_Exercise input_.
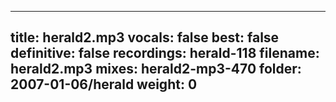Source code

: 
---
title: herald2.mp3
vocals: false
best: false
definitive: false
recordings: herald-118
filename: herald2.mp3
mixes: herald2-mp3-470
folder: 2007-01-06/herald
weight: 0
---
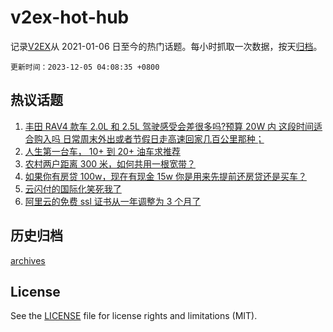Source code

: # v2ex-hot-hub

 记录[V2EX](https://www.v2ex.com/)从 2021-01-06 日至今的热门话题。每小时抓取一次数据，按天[归档](archives)。

`更新时间：2023-12-05 04:08:35 +0800`

## 热议话题

1. [丰田 RAV4 款车 2.0L 和 2.5L 驾驶感受会差很多吗?预算 20W 内 这段时间适合购入吗 日常周末外出或者节假日走高速回家几百公里那种；](https://www.v2ex.com/t/997377)
1. [人生第一台车， 10+ 到 20+ 油车求推荐](https://www.v2ex.com/t/997415)
1. [农村两户距离 300 米，如何共用一根宽带？](https://www.v2ex.com/t/997456)
1. [如果你有房贷 100w，现在有现金 15w 你是用来先提前还房贷还是买车？](https://www.v2ex.com/t/997559)
1. [云闪付的国际化笑死我了](https://www.v2ex.com/t/997383)
1. [阿里云的免费 ssl 证书从一年调整为 3 个月了](https://www.v2ex.com/t/997408)

## 历史归档

[archives](archives)

## License

See the [LICENSE](LICENSE) file for license rights and limitations (MIT).
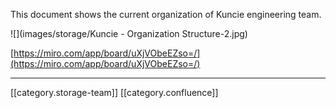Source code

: This document shows the current organization of Kuncie engineering team.

![](images/storage/Kuncie - Organization Structure-2.jpg)

[https://miro.com/app/board/uXjVObeEZso=/](https://miro.com/app/board/uXjVObeEZso=/)





*****

[[category.storage-team]] 
[[category.confluence]] 
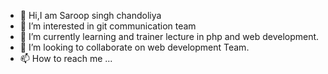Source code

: - 👋 Hi,I am Saroop singh chandoliya  
- 👀 I’m interested in git communication team
- 🌱 I’m currently learning and trainer lecture in php and web development.
- 💞️ I’m looking to collaborate on web development Team.
- 📫 How to reach me ...

<!---
chandoliysa/chandoliysa is a ✨ special ✨ repository because its `README.md` (this file) appears on your GitHub profile.
You can click the Preview link to take a look at your changes.
--->

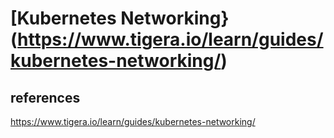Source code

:# **[Kubernetes Networking}(https://www.tigera.io/learn/guides/kubernetes-networking/)**

## references

https://www.tigera.io/learn/guides/kubernetes-networking/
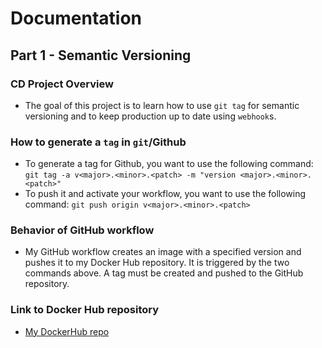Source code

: # Documentation
## Part 1 - Semantic Versioning
### CD Project Overview
* The goal of this project is to learn how to use `git tag` for semantic versioning and to keep production up to date using `webhook`s.
### How to generate a `tag` in `git`/Github
* To generate a tag for Github, you want to use the following command: `git tag -a v<major>.<minor>.<patch> -m "version <major>.<minor>.<patch>"`
* To push it and activate your workflow, you want to use the following command: `git push origin v<major>.<minor>.<patch>`
### Behavior of GitHub workflow
* My GitHub workflow creates an image with a specified version and pushes it to my Docker Hub repository. It is triggered by the two commands above. A tag must be created and pushed to the GitHub repository.
### Link to Docker Hub repository
* [My DockerHub repo](https://hub.docker.com/repository/docker/caraz22/3120-proj4/general")
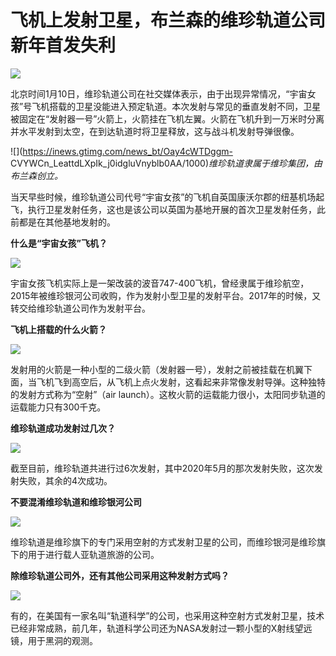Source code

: # 飞机上发射卫星，布兰森的维珍轨道公司新年首发失利

![](https://inews.gtimg.com/news_bt/OBUY0Yan3tj8WQtZQOEIB04PXgSol0pdiGbX0RhgYKeeEAA/1000)

北京时间1月10日，维珍轨道公司在社交媒体表示，由于出现异常情况，“宇宙女孩”号飞机搭载的卫星没能进入预定轨道。本次发射与常见的垂直发射不同，卫星被固定在“发射器一号”火箭上，火箭挂在飞机左翼。火箭在飞机升到一万米时分离并水平发射到太空，在到达轨道时将卫星释放，这与战斗机发射导弹很像。

![](https://inews.gtimg.com/news_bt/Oay4cWTDggm-
CVYWCn_LeattdLXpIk_j0idgluVnyblb0AA/1000)_维珍轨道隶属于维珍集团，由布兰森创立。_

当天早些时候，维珍轨道公司代号“宇宙女孩”的飞机自英国康沃尔郡的纽基机场起飞，执行卫星发射任务，这也是该公司以英国为基地开展的首次卫星发射任务，此前都是在其他基地发射的。

**什么是“宇宙女孩”飞机？**

![](https://inews.gtimg.com/news_bt/OivnIe5GG5MSGELZKMtH8T6_bygoxDYRec2oxINdd8itQAA/1000)

宇宙女孩飞机实际上是一架改装的波音747-400飞机，曾经隶属于维珍航空，2015年被维珍银河公司收购，作为发射小型卫星的发射平台。2017年的时候，又转交给维珍轨道公司作为发射平台。

**飞机上搭载的什么火箭？**

![](https://inews.gtimg.com/news_bt/O9ZGZgWkx0jZ7kn2t4qHA2dGaTf8oeHRplv2TRlj5uXowAA/1000)

发射用的火箭是一种小型的二级火箭（发射器一号），发射之前被挂载在机翼下面，当飞机飞到高空后，从飞机上点火发射，这看起来非常像发射导弹。这种独特的发射方式称为“空射”（air
launch）。这枚火箭的运载能力很小，太阳同步轨道的运载能力只有300千克。

**维珍轨道成功发射过几次？**

![](https://inews.gtimg.com/news_bt/Od8xQVMZiegUXZc1PcVQM4cxzqKTyBYDq9J69ILehQd2kAA/1000)

截至目前，维珍轨道共进行过6次发射，其中2020年5月的那次发射失败，这次发射失败，其余的4次成功。

**不要混淆维珍轨道和维珍银河公司**

![](https://inews.gtimg.com/news_bt/OiWy9ZYTHJK80a4TSn6HHSDVlrFIPsw1DZDKxET632e7gAA/1000)

维珍轨道是维珍旗下的专门采用空射的方式发射卫星的公司，而维珍银河是维珍旗下的用于进行载人亚轨道旅游的公司。

**除维珍轨道公司外，还有其他公司采用这种发射方式吗？**

![](https://inews.gtimg.com/news_bt/OqwAfZlW57e7QzPjRktt_HIcCmRYdiuvqJvvuFGFZ6A38AA/1000)

有的，在美国有一家名叫“轨道科学”的公司，也采用这种空射方式发射卫星，技术已经非常成熟，前几年，轨道科学公司还为NASA发射过一颗小型的X射线望远镜，用于黑洞的观测。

_What is being asked_. Please retype the material in full, exactly as it reads, apart from the images.

_Answer space_.
Source code

: 
---
title: herald2.mp3
vocals: false
best: false
definitive: false
recordings: herald-118
filename: herald2.mp3
mixes: herald2-mp3-470
folder: 2007-01-06/herald
weight: 0
---
Source code

: # v2ex-hot-hub

 记录[V2EX](https://www.v2ex.com/)从 2021-01-06 日至今的热门话题。每小时抓取一次数据，按天[归档](archives)。

`更新时间：2023-12-05 04:08:35 +0800`

## 热议话题

1. [丰田 RAV4 款车 2.0L 和 2.5L 驾驶感受会差很多吗?预算 20W 内 这段时间适合购入吗 日常周末外出或者节假日走高速回家几百公里那种；](https://www.v2ex.com/t/997377)
1. [人生第一台车， 10+ 到 20+ 油车求推荐](https://www.v2ex.com/t/997415)
1. [农村两户距离 300 米，如何共用一根宽带？](https://www.v2ex.com/t/997456)
1. [如果你有房贷 100w，现在有现金 15w 你是用来先提前还房贷还是买车？](https://www.v2ex.com/t/997559)
1. [云闪付的国际化笑死我了](https://www.v2ex.com/t/997383)
1. [阿里云的免费 ssl 证书从一年调整为 3 个月了](https://www.v2ex.com/t/997408)

## 历史归档

[archives](archives)

## License

See the [LICENSE](LICENSE) file for license rights and limitations (MIT).
Source code

: This document shows the current organization of Kuncie engineering team.

![](images/storage/Kuncie - Organization Structure-2.jpg)

[https://miro.com/app/board/uXjVObeEZso=/](https://miro.com/app/board/uXjVObeEZso=/)





*****

[[category.storage-team]] 
[[category.confluence]] 
Source code

: - 👋 Hi,I am Saroop singh chandoliya  
- 👀 I’m interested in git communication team
- 🌱 I’m currently learning and trainer lecture in php and web development.
- 💞️ I’m looking to collaborate on web development Team.
- 📫 How to reach me ...

<!---
chandoliysa/chandoliysa is a ✨ special ✨ repository because its `README.md` (this file) appears on your GitHub profile.
You can click the Preview link to take a look at your changes.
--->

Source code

:# **[Kubernetes Networking}(https://www.tigera.io/learn/guides/kubernetes-networking/)**

## references

https://www.tigera.io/learn/guides/kubernetes-networking/
Source code

: # Documentation
## Part 1 - Semantic Versioning
### CD Project Overview
* The goal of this project is to learn how to use `git tag` for semantic versioning and to keep production up to date using `webhook`s.
### How to generate a `tag` in `git`/Github
* To generate a tag for Github, you want to use the following command: `git tag -a v<major>.<minor>.<patch> -m "version <major>.<minor>.<patch>"`
* To push it and activate your workflow, you want to use the following command: `git push origin v<major>.<minor>.<patch>`
### Behavior of GitHub workflow
* My GitHub workflow creates an image with a specified version and pushes it to my Docker Hub repository. It is triggered by the two commands above. A tag must be created and pushed to the GitHub repository.
### Link to Docker Hub repository
* [My DockerHub repo](https://hub.docker.com/repository/docker/caraz22/3120-proj4/general")
Source code

: # 飞机上发射卫星，布兰森的维珍轨道公司新年首发失利

![](https://inews.gtimg.com/news_bt/OBUY0Yan3tj8WQtZQOEIB04PXgSol0pdiGbX0RhgYKeeEAA/1000)

北京时间1月10日，维珍轨道公司在社交媒体表示，由于出现异常情况，“宇宙女孩”号飞机搭载的卫星没能进入预定轨道。本次发射与常见的垂直发射不同，卫星被固定在“发射器一号”火箭上，火箭挂在飞机左翼。火箭在飞机升到一万米时分离并水平发射到太空，在到达轨道时将卫星释放，这与战斗机发射导弹很像。

![](https://inews.gtimg.com/news_bt/Oay4cWTDggm-
CVYWCn_LeattdLXpIk_j0idgluVnyblb0AA/1000)_维珍轨道隶属于维珍集团，由布兰森创立。_

当天早些时候，维珍轨道公司代号“宇宙女孩”的飞机自英国康沃尔郡的纽基机场起飞，执行卫星发射任务，这也是该公司以英国为基地开展的首次卫星发射任务，此前都是在其他基地发射的。

**什么是“宇宙女孩”飞机？**

![](https://inews.gtimg.com/news_bt/OivnIe5GG5MSGELZKMtH8T6_bygoxDYRec2oxINdd8itQAA/1000)

宇宙女孩飞机实际上是一架改装的波音747-400飞机，曾经隶属于维珍航空，2015年被维珍银河公司收购，作为发射小型卫星的发射平台。2017年的时候，又转交给维珍轨道公司作为发射平台。

**飞机上搭载的什么火箭？**

![](https://inews.gtimg.com/news_bt/O9ZGZgWkx0jZ7kn2t4qHA2dGaTf8oeHRplv2TRlj5uXowAA/1000)

发射用的火箭是一种小型的二级火箭（发射器一号），发射之前被挂载在机翼下面，当飞机飞到高空后，从飞机上点火发射，这看起来非常像发射导弹。这种独特的发射方式称为“空射”（air
launch）。这枚火箭的运载能力很小，太阳同步轨道的运载能力只有300千克。

**维珍轨道成功发射过几次？**

![](https://inews.gtimg.com/news_bt/Od8xQVMZiegUXZc1PcVQM4cxzqKTyBYDq9J69ILehQd2kAA/1000)

截至目前，维珍轨道共进行过6次发射，其中2020年5月的那次发射失败，这次发射失败，其余的4次成功。

**不要混淆维珍轨道和维珍银河公司**

![](https://inews.gtimg.com/news_bt/OiWy9ZYTHJK80a4TSn6HHSDVlrFIPsw1DZDKxET632e7gAA/1000)

维珍轨道是维珍旗下的专门采用空射的方式发射卫星的公司，而维珍银河是维珍旗下的用于进行载人亚轨道旅游的公司。

**除维珍轨道公司外，还有其他公司采用这种发射方式吗？**

![](https://inews.gtimg.com/news_bt/OqwAfZlW57e7QzPjRktt_HIcCmRYdiuvqJvvuFGFZ6A38AA/1000)

有的，在美国有一家名叫“轨道科学”的公司，也采用这种空射方式发射卫星，技术已经非常成熟，前几年，轨道科学公司还为NASA发射过一颗小型的X射线望远镜，用于黑洞的观测。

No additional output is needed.